▸ **What is required**
In the listing below, find the line with "Contrast-enhanced abdominal CT, one" and the line with "(x=175, y=193) px", then return them and every line between them exactly, minus the pictures.

************

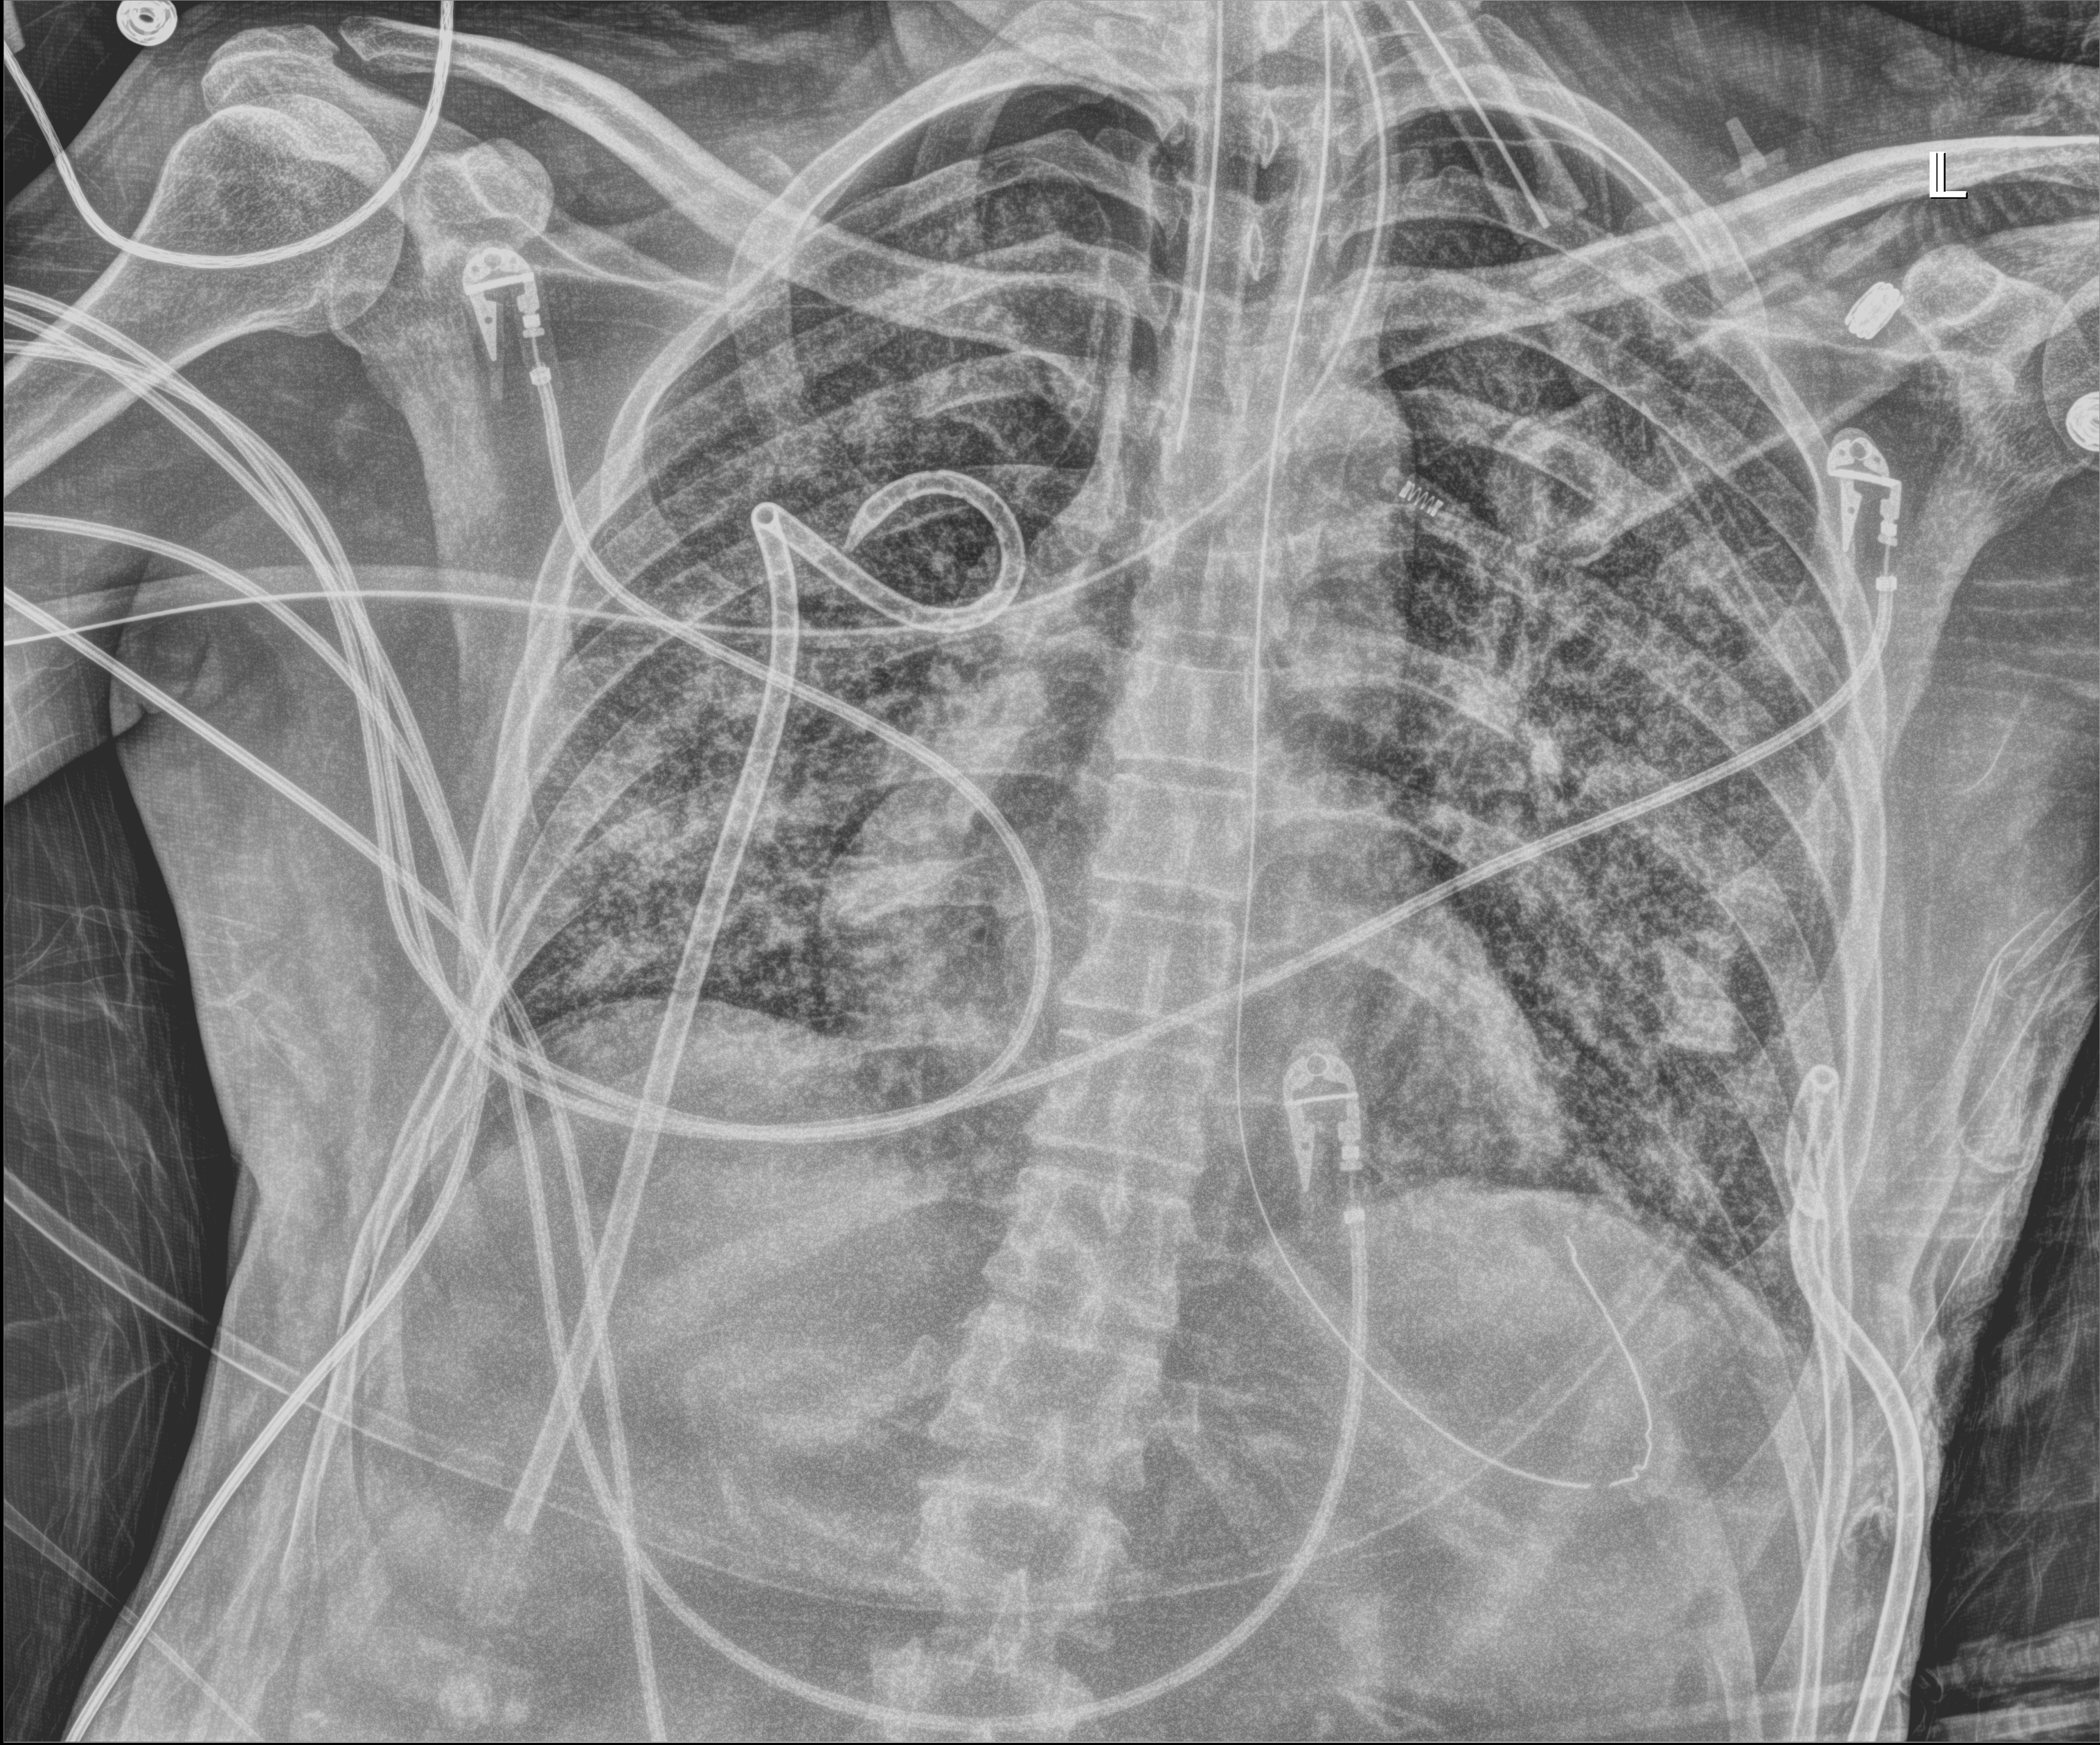
Chest X-ray (portable); anteroposterior (AP) projection. Patient hospitalised with COVID-19, aged 18–59 years.
From the hospital-stay record, not from the radiograph (when in the stay this image was taken is not recorded): mechanically ventilated during this hospital stay: yes; admitted to intensive care during this hospital stay: yes.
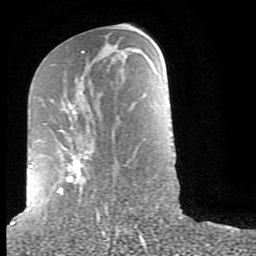
Breast MRI (dynamic contrast-enhanced), one axial slice. Slice 38 of 80 in the series (ordered by position). Cropped to one breast. Dynamic contrast-enhanced series, time point 2 of 9 at this slice position (early post-contrast). 1.5 T. TE 2.6 ms, TR 6 ms. 2 mm slice thickness. 256 × 256 image matrix, field of view 160 × 160 mm. Female patient.
Outlined on this slice (semi-automatic segmentation, software-assisted and operator-edited):
- enhancing-tissue mask used for the functional tumour volume (all voxels passing the contrast-enhancement thresholds inside the analysis volume; usually the tumour): box from (x=28, y=51) to (x=84, y=210) px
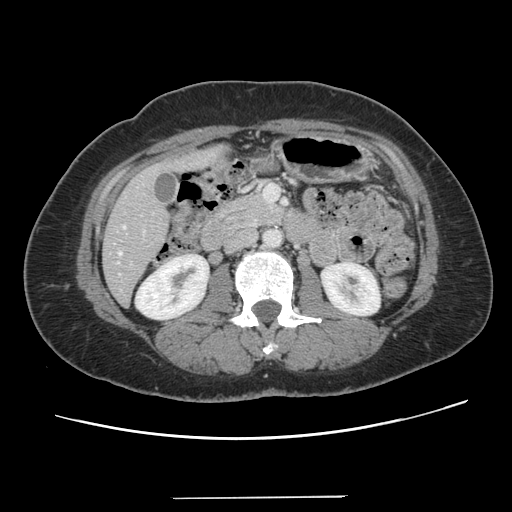
Contrast-enhanced abdominal CT, one axial slice. Slice 45 of 141 in the series (ordered by position). 120 kVp. Intravenous contrast given. Soft-tissue window (W 400 / L 40 HU). 512 × 512 image matrix, field of view 366 × 366 mm. From the clinical record (not read from this slice): patient: male, age 65 years at operation; diagnosis: colorectal cancer liver metastases, imaged before liver resection; multiple liver metastases: no.
Annotated regions visible in this slice (manually delineated by an expert):
- hepatic veins: bounding box <118,226,125,254> (left, top, right, bottom; pixels)
- liver: <104,148,225,304>
- planned liver remnant (the part of the liver to remain after resection): <104,217,169,304>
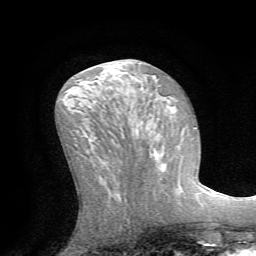
Breast MRI (dynamic contrast-enhanced), one axial slice. Position 31 of 72 along the scan axis. Cropped to one breast. Dynamic contrast-enhanced series, time point 2 of 7 at this slice position (early post-contrast). 1.5 T. TE 4.2 ms, TR 8.7 ms. 2.2 mm slice thickness. 256 × 256 image matrix, field of view 180 × 180 mm. Female patient.
Structures marked on this image (semi-automatically segmented with operator editing):
- enhancing-tissue mask used for the functional tumour volume (all voxels passing the contrast-enhancement thresholds inside the analysis volume; usually the tumour): box from (x=153, y=145) to (x=175, y=193) px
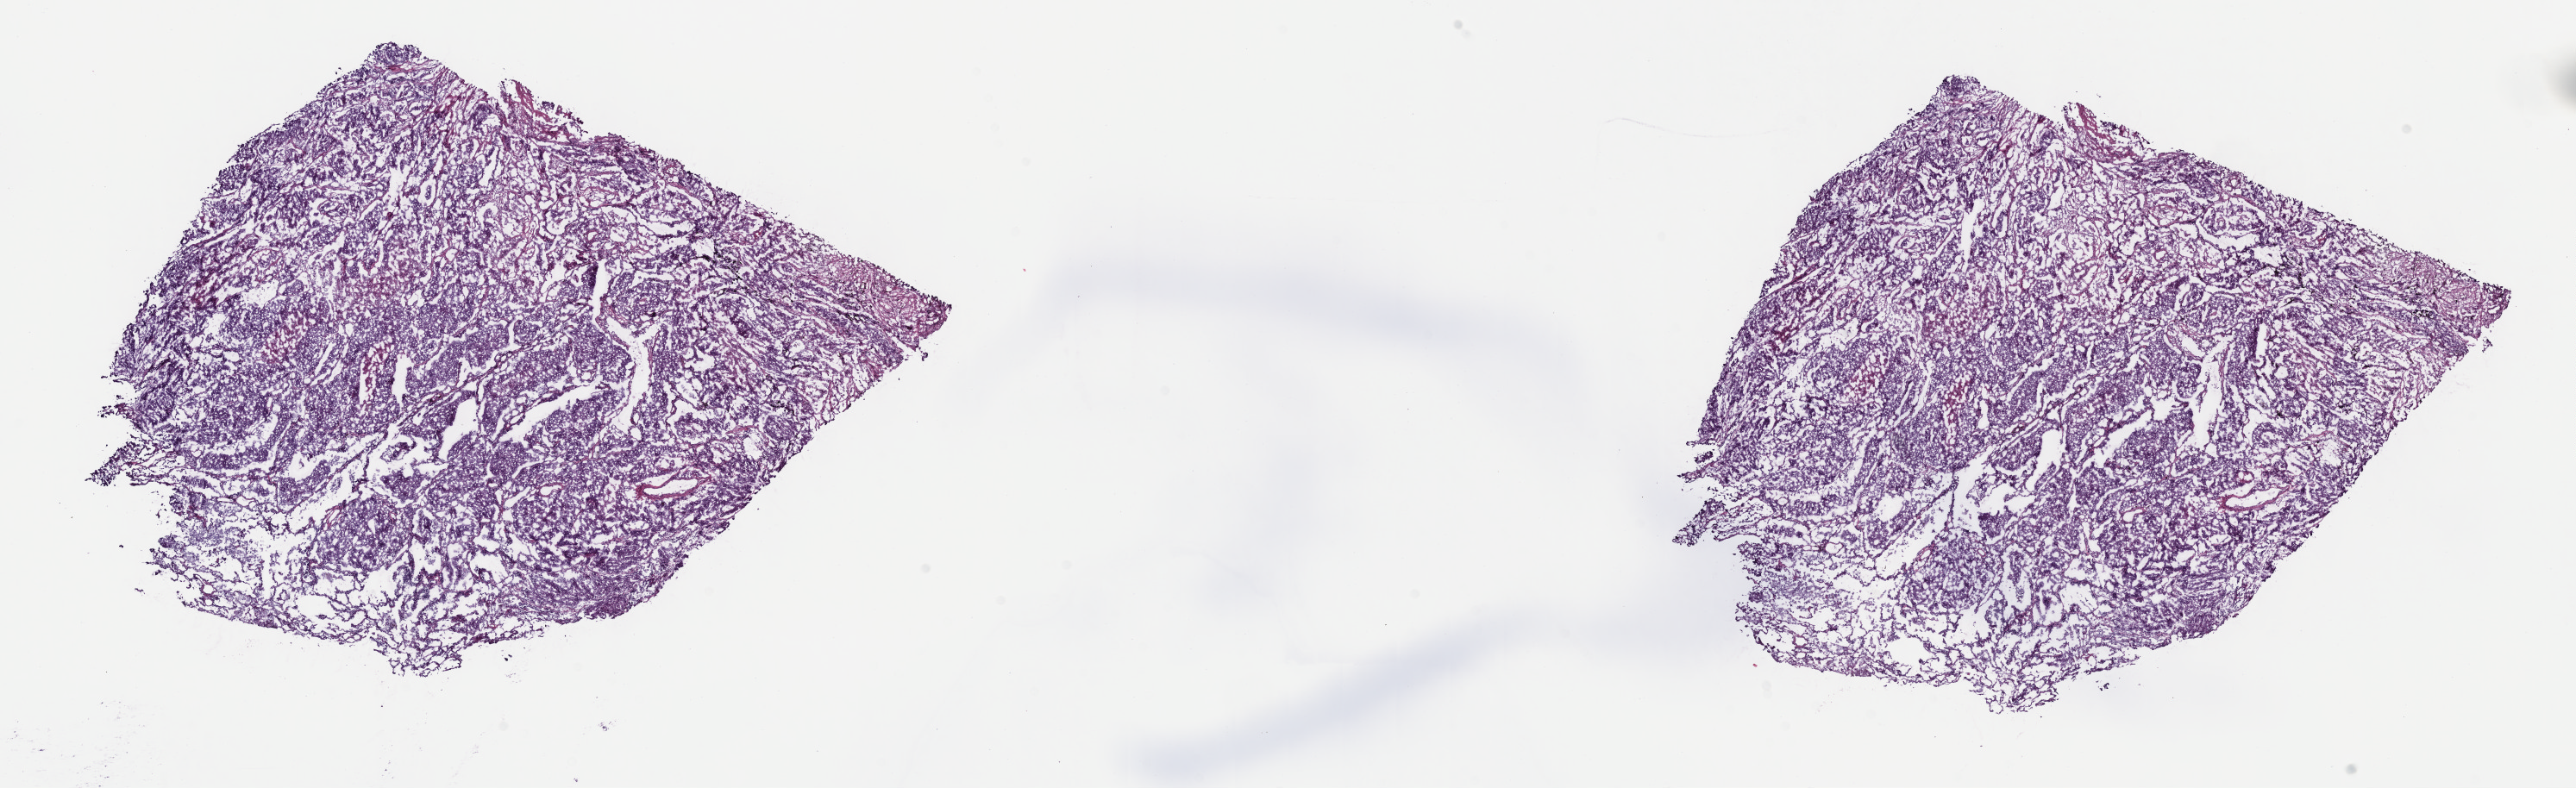
Whole-slide histology image, Hematoxylin and eosin (H&E) stained, low-resolution overview of the scanned area, about 24.2 x 7.4 mm. Frozen section. Lung, primary tumour sample. Male, age 66 years at initial diagnosis. Composition of this section per pathologist review: tumour cells 75%, tumour nuclei 75%, normal cells 0%, stromal cells 20%, necrosis 5%. Infiltration values recorded for this section: lymphocyte infiltration 2%, monocyte infiltration 2%, neutrophil infiltration 5%.
Pathologic diagnosis: Squamous cell carcinoma, NOS. AJCC pathologic stage: IB (5th edition).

************

▸ **Task response**
Contrast-enhanced abdominal CT, one axial slice. Slice 45 of 141 in the series (ordered by position). 120 kVp. Intravenous contrast given. Soft-tissue window (W 400 / L 40 HU). 512 × 512 image matrix, field of view 366 × 366 mm. From the clinical record (not read from this slice): patient: male, age 65 years at operation; diagnosis: colorectal cancer liver metastases, imaged before liver resection; multiple liver metastases: no.
Annotated regions visible in this slice (manually delineated by an expert):
- hepatic veins: bounding box <118,226,125,254> (left, top, right, bottom; pixels)
- liver: <104,148,225,304>
- planned liver remnant (the part of the liver to remain after resection): <104,217,169,304>
Breast MRI (dynamic contrast-enhanced), one axial slice. Position 31 of 72 along the scan axis. Cropped to one breast. Dynamic contrast-enhanced series, time point 2 of 7 at this slice position (early post-contrast). 1.5 T. TE 4.2 ms, TR 8.7 ms. 2.2 mm slice thickness. 256 × 256 image matrix, field of view 180 × 180 mm. Female patient.
Structures marked on this image (semi-automatically segmented with operator editing):
- enhancing-tissue mask used for the functional tumour volume (all voxels passing the contrast-enhancement thresholds inside the analysis volume; usually the tumour): box from (x=153, y=145) to (x=175, y=193) px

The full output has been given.